[Listed records]
==================================================

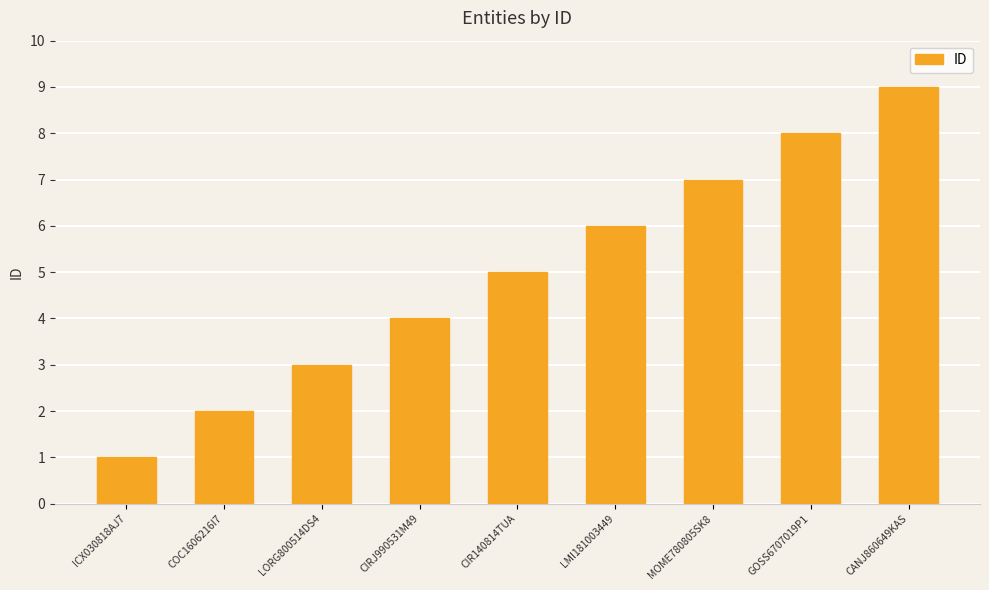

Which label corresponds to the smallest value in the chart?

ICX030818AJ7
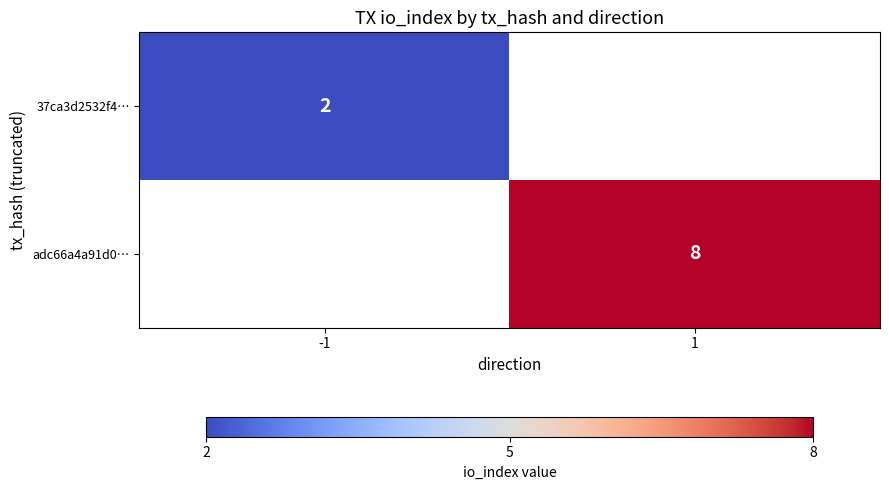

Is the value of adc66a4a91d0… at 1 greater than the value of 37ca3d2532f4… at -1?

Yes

==================================================

[To-do item]
Pick out every line in the material above that contains the word "value", treating uppercase and lowercase as different.

[Task output]
Which label corresponds to the smallest value in the chart?
Is the value of adc66a4a91d0… at 1 greater than the value of 37ca3d2532f4… at -1?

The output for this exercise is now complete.